Passage:
━━━━━━━━━━━━━━━━━━━━━━━━━━━━━━

Jerry Cronin

Personal information
- Native name: Diarmuid Ó Cróinín (Irish)
- Born: 1956 (age 69–70) Newmarket, County Cork, Ireland

Sport
- Sport: Hurling
- Position: Goalkeeper

Club
- Years: Club
- Newmarket

Club titles
- Cork titles: 0

Inter-county
- Years: County / Apps (scores)
- 1977-1979: Cork / 0 (0-00)

Inter-county titles
- Munster titles: 3
- All-Irelands: 2
- NHL: 0
- All Stars: 0

= Jerry Cronin (hurler) =

Irish hurler

Jeremiah "Jerry" Cronin (born 1957) is an Irish retired hurler who played as a goalkeeper for the Cork senior team.

Cronin joined the team during the 1977 championship and was a regular member of the extended panel until his retirement after the 1979 championship. During that time he won two All-Ireland medals and three Munster medals as a non-playing substitute. Cronin was also an All-Ireland and Munster medalist in the junior grade.

━━━━━━━━━━━━━━━━━━━━━━━━━━━━━━

What the exercise asks: Set down word for word the stretch of the hurler profile above from "- 1977-1979: Cork" through "Cork senior team.".

Keypoint correspondence data:
━━━━━━━━━━━━━━━━━━━━━━━━━━━━━━

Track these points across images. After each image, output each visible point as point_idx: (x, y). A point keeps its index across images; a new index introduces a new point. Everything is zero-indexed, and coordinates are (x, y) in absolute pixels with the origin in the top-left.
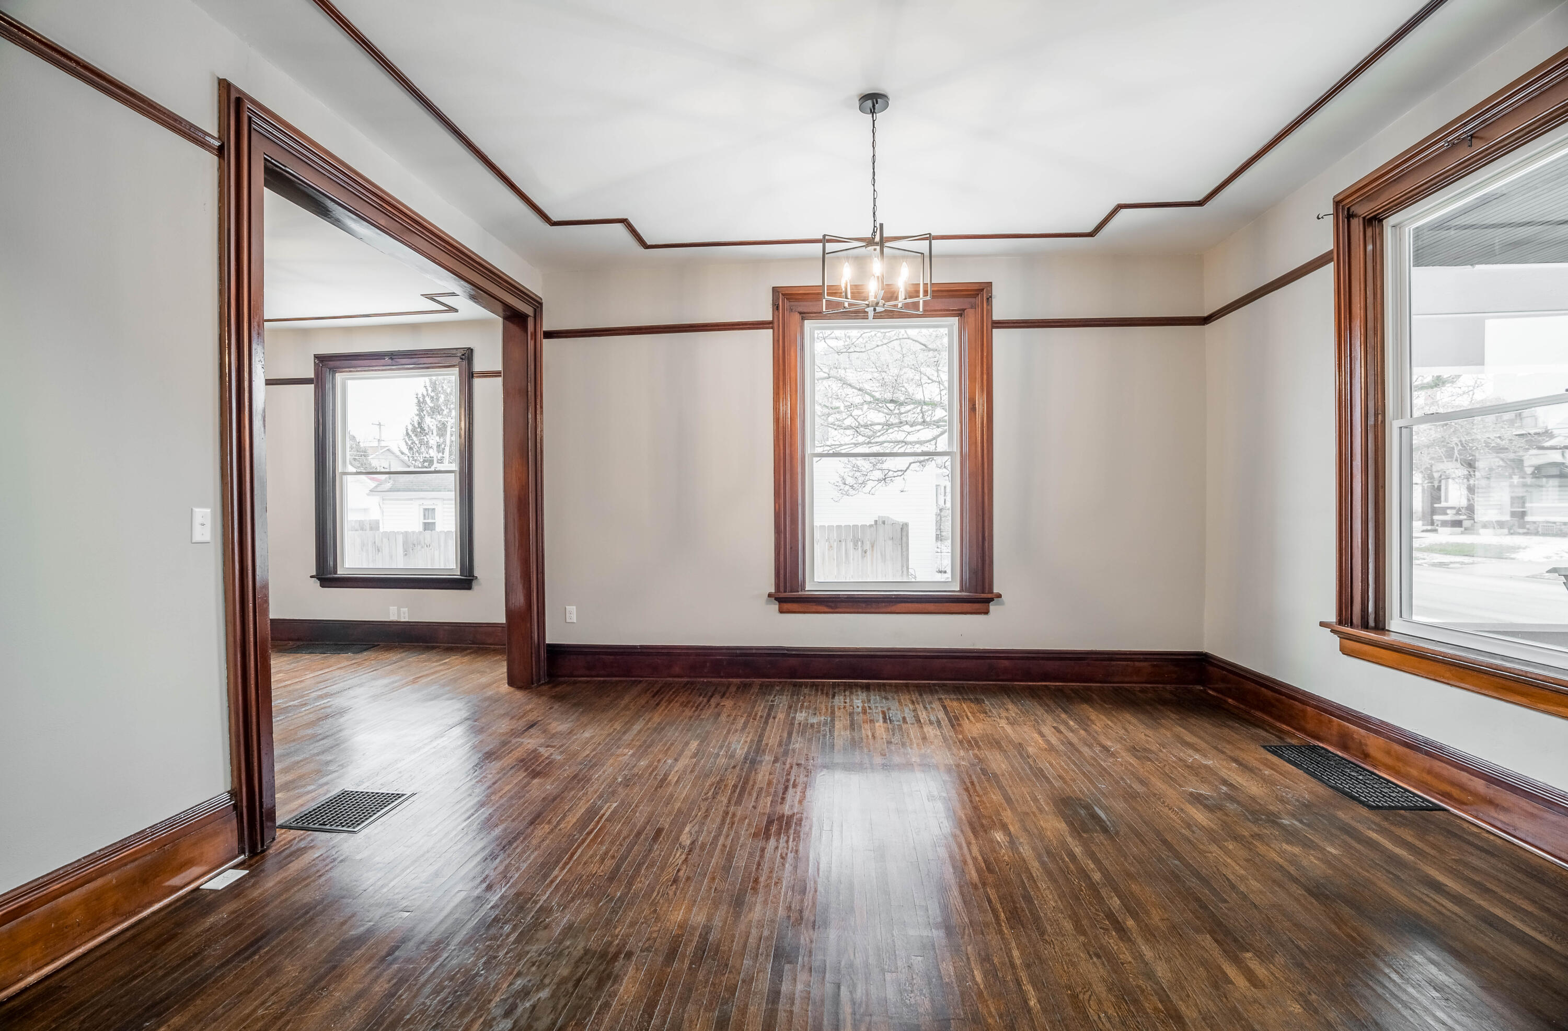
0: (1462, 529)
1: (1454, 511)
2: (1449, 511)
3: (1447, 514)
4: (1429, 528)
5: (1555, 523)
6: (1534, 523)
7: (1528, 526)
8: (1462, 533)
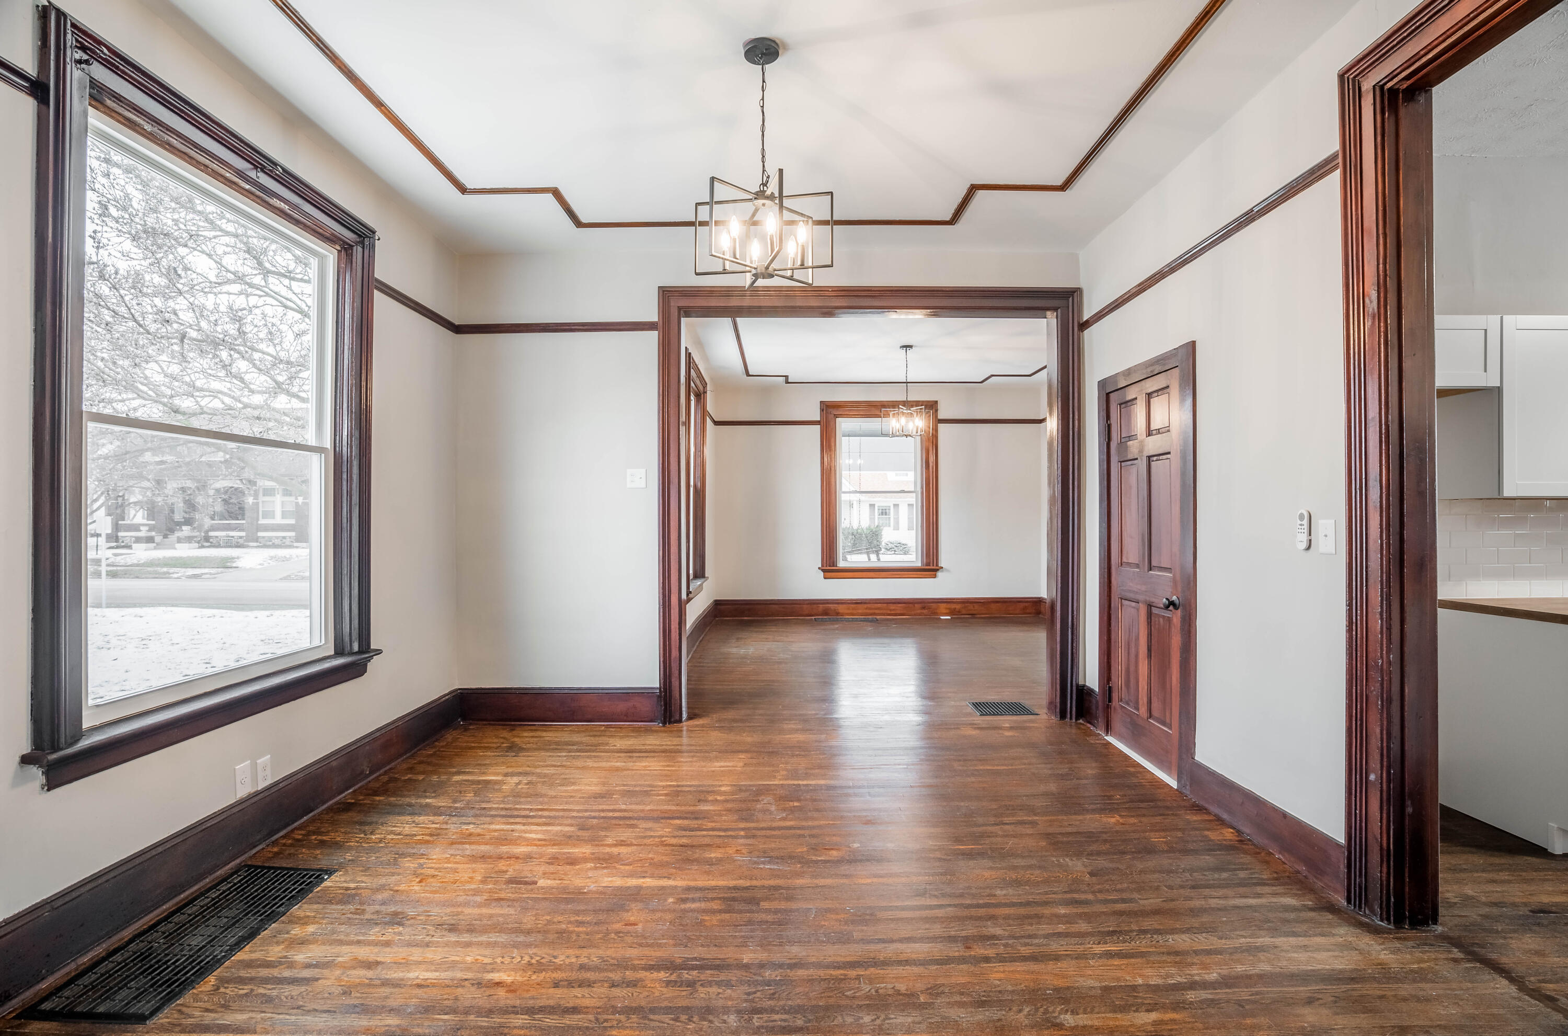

━━━━━━━━━━━━━━━━━━━━━━━━━━━━━━

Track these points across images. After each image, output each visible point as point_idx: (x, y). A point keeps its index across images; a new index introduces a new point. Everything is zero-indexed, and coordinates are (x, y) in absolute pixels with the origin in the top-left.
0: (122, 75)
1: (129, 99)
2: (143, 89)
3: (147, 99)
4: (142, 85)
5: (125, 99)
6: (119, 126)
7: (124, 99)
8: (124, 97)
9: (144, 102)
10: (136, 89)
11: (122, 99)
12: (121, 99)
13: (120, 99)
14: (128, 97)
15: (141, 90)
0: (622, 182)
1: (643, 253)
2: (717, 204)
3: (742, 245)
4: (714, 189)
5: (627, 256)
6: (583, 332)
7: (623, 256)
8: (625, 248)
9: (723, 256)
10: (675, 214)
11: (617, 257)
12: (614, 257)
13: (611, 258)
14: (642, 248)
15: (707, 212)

━━━━━━━━━━━━━━━━━━━━━━━━━━━━━━

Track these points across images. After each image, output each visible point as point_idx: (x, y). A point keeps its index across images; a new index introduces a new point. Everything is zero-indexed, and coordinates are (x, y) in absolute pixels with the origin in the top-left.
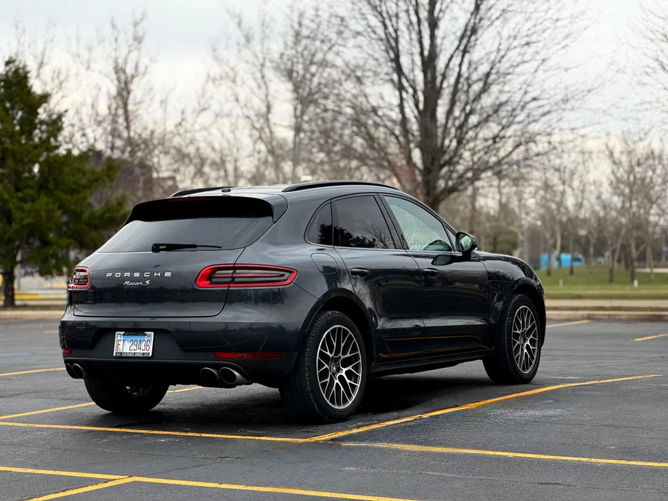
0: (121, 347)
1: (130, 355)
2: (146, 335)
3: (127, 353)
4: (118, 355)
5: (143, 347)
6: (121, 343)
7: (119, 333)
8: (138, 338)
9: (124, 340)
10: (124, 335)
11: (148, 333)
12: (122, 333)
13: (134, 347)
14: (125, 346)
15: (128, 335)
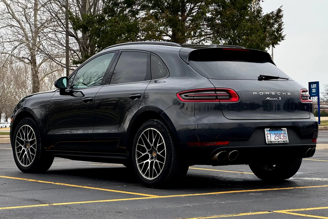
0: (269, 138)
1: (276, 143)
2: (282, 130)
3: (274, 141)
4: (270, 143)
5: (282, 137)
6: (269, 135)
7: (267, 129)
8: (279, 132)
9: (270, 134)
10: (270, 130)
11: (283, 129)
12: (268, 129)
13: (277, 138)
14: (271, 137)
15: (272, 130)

━━━━━━━━━━━━━━━━━━━━━━━━━━━━━━

Written answer:
- 1977-1979: Cork / 0 (0-00)

Inter-county titles
- Munster titles: 3
- All-Irelands: 2
- NHL: 0
- All Stars: 0

= Jerry Cronin (hurler) =

Irish hurler

Jeremiah "Jerry" Cronin (born 1957) is an Irish retired hurler who played as a goalkeeper for the Cork senior team.